A concurrent mixed approach of cross-sectional study design using double bound dichotomous choice contingent valuation method and qualitative focus group discussions was employed. A total 384 public servants were recruited from randomly selected institutions and six focus group discussions (n = 36) were carried out with purposively selected respondents. Participants' mean willingness to pay (WTP) and independent predictors of WTP were identified using an interval data logit model. Qualitative data were analyzed using thematic analysis.
From the 384 participants, 381 completed the interview, making a response rate of 99.2%. Among these respondents 85.3% preferred social health insurance and were willing to pay for the scheme. Their estimated mean WTP was 3.6% of their monthly salary. Lack of money to pay (42.6%) was the major stumbling block to enrolling in the scheme. Respondents' WTP was significantly positively associated with their level of income but their WTP decreased with increasing age and educational status. On the other hand, a majority of focus group discussion participants were not willing to pay the 3% premium set by the government unless some preconditions were satisfied. The amount of premium contribution, benefit package and poor quality of health service were the major factors affecting their WTP.
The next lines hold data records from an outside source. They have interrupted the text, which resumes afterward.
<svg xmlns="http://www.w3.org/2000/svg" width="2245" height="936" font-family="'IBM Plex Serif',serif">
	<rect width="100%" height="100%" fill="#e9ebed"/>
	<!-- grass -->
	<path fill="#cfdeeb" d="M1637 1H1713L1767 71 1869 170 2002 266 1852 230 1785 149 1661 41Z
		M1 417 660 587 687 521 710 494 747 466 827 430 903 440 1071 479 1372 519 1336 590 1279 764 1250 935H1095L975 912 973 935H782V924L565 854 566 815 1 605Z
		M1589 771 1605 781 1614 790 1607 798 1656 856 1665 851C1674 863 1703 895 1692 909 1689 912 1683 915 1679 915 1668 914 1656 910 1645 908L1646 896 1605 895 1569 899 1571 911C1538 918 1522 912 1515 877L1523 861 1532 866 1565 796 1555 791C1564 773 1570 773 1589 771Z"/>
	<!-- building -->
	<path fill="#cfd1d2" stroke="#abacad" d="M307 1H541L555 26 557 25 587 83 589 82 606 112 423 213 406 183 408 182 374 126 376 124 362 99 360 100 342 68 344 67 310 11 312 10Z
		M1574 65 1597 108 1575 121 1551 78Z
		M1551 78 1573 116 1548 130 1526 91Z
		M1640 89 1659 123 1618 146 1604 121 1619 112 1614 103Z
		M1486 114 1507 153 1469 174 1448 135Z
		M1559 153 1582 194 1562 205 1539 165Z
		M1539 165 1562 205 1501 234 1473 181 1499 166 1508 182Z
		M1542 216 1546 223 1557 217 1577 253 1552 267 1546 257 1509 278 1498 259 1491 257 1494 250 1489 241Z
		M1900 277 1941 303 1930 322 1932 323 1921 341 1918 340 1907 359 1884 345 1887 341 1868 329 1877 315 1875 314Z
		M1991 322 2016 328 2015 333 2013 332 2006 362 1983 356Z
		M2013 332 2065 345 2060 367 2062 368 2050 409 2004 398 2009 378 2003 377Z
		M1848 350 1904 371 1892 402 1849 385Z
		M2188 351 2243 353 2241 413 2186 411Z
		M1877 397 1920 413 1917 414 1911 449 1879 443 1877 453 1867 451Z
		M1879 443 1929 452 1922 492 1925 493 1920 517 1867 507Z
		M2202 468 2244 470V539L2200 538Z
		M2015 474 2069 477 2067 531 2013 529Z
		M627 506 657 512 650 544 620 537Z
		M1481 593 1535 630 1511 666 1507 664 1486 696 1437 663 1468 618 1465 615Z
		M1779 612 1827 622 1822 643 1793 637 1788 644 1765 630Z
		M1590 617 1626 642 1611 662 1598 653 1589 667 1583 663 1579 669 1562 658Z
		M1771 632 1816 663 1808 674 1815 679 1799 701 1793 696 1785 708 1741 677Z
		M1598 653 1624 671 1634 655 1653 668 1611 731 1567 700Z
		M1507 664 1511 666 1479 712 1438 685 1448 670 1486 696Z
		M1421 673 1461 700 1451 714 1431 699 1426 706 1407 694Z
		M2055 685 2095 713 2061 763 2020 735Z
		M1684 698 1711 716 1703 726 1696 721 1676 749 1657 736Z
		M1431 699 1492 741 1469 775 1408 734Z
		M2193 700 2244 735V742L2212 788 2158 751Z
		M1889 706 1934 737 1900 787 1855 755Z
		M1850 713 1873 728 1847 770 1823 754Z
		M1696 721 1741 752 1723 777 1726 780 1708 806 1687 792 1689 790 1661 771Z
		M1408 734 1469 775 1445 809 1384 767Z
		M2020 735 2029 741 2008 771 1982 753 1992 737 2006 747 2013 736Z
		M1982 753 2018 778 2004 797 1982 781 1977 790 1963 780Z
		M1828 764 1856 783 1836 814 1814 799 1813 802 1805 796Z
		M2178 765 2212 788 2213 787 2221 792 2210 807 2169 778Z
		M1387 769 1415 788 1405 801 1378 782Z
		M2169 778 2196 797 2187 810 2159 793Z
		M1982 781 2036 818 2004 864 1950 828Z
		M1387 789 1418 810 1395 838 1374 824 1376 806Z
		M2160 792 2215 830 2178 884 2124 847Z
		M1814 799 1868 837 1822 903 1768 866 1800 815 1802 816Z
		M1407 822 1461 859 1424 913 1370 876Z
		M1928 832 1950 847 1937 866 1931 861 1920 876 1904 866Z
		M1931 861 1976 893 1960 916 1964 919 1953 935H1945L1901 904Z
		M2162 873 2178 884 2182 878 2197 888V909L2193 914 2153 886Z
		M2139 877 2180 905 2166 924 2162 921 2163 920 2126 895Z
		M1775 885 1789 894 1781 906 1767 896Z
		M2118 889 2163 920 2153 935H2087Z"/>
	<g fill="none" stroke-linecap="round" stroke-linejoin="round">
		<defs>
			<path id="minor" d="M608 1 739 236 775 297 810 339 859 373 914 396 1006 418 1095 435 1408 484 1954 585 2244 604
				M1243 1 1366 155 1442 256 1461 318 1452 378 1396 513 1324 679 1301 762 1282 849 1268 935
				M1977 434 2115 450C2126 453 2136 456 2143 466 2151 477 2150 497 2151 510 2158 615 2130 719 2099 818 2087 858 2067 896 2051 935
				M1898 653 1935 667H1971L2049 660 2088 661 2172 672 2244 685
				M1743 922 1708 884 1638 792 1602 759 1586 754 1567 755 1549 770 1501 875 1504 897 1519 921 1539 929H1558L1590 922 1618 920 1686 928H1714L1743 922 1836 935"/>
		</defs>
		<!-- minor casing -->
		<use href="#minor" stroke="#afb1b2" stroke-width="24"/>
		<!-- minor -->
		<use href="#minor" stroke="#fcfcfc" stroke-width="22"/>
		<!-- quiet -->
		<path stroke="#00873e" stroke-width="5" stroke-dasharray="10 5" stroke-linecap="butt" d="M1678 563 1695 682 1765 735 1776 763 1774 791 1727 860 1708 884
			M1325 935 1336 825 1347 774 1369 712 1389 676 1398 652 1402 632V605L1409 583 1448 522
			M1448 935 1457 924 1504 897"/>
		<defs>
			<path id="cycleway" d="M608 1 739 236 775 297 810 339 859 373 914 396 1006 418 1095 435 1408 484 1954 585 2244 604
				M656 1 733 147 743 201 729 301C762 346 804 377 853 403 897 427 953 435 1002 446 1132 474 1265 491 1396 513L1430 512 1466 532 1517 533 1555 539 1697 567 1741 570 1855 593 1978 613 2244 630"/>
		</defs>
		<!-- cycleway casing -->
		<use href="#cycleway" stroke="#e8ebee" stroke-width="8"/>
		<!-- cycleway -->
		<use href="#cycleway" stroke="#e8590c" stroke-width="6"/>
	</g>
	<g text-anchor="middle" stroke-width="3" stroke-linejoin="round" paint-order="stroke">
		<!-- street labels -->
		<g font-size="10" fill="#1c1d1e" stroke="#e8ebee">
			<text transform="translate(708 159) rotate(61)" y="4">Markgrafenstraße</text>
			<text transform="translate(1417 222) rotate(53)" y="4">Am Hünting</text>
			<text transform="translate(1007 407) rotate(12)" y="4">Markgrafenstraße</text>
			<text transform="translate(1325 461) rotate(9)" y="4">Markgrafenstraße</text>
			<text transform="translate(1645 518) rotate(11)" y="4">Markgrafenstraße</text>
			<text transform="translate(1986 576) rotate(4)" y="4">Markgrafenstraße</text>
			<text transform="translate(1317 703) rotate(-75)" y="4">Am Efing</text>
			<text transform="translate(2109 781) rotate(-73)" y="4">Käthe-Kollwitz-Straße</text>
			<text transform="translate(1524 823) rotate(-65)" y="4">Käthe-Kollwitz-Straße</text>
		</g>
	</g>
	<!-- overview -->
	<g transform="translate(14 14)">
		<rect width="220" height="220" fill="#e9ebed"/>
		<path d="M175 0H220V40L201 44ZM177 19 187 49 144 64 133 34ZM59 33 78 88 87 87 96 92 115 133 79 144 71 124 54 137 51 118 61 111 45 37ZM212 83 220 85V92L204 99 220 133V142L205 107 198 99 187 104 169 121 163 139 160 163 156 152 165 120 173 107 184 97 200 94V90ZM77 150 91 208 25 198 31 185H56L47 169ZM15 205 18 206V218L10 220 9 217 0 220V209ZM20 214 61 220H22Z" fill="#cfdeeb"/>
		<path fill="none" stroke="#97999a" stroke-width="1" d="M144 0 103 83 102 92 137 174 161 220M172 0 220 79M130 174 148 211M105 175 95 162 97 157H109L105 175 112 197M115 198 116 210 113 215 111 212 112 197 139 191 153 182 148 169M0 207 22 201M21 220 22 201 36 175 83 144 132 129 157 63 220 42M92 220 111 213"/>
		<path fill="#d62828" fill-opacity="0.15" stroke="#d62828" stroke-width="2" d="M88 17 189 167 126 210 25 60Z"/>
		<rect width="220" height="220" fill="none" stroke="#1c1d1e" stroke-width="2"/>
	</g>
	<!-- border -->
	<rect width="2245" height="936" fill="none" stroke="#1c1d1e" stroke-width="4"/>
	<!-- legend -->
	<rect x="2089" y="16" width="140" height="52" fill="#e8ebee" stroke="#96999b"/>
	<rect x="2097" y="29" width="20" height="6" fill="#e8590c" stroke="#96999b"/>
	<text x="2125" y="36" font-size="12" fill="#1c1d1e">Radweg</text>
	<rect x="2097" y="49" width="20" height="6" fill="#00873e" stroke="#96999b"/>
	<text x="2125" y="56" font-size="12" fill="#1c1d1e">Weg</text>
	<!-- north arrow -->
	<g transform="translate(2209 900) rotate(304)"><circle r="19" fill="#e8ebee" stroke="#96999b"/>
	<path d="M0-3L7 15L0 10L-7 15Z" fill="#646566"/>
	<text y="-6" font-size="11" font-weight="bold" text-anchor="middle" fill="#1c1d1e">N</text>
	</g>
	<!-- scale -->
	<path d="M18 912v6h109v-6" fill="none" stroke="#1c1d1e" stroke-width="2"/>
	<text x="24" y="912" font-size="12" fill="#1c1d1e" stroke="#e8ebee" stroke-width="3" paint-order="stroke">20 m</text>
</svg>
The majority of the public servants were willing to be part of the social health insurance scheme, with a mean WTP of 3.6% of their monthly salary. This was greater than the premium proposed by the government (3%). This can pave the way to start the scheme but attention should focus on improving the quality of health services.
由于缺乏充足的医疗保健资金,在埃塞俄比亚,获得至少基本的医疗服务仍然是一个问题。为了筹集资金并确保全民健康覆盖,已推出一项强制性医疗保险计划。基于社区的医疗保险已在该国所有地区实施,而社会医疗保险的实施则主要由于公务员的抵制而推迟。因此,本研究旨在评估埃塞俄比亚北部默克莱市公务员对社会医疗保险的支付意愿及其决定因素。
采用双边界二分选择条件价值评估法和定性焦点小组讨论的横断面研究设计的并行混合方法。从随机选择的机构中招募了总共384名公务员,并与有目的地选择的受访者进行了六次焦点小组讨论(n = 36)。使用区间数据逻辑模型确定参与者的平均支付意愿(WTP)和WTP的独立预测因素。使用主题分析法对定性数据进行分析。
在384名参与者中,381人完成了访谈,回复率为99.2%。在这些受访者中,85.3%的人更喜欢社会医疗保险并愿意为该计划付费。他们估计的平均WTP为月薪的3.6%。没钱支付(42.6%)是加入该计划的主要绊脚石。受访者的WTP与他们的收入水平显著正相关,但随着年龄和教育程度的增加,他们的WTP下降。另一方面,大多数焦点小组讨论参与者表示,除非满足一些先决条件,否则他们不愿意支付政府设定的3%保费。保费金额、福利套餐和医疗服务质量差是影响他们WTP的主要因素。
大多数公务员愿意参加社会医疗保险计划,平均WTP为月薪的3.6%。这高于政府提议的保费(3%)。这可以为启动该计划铺平道路,但应将注意力集中在提高医疗服务质量上。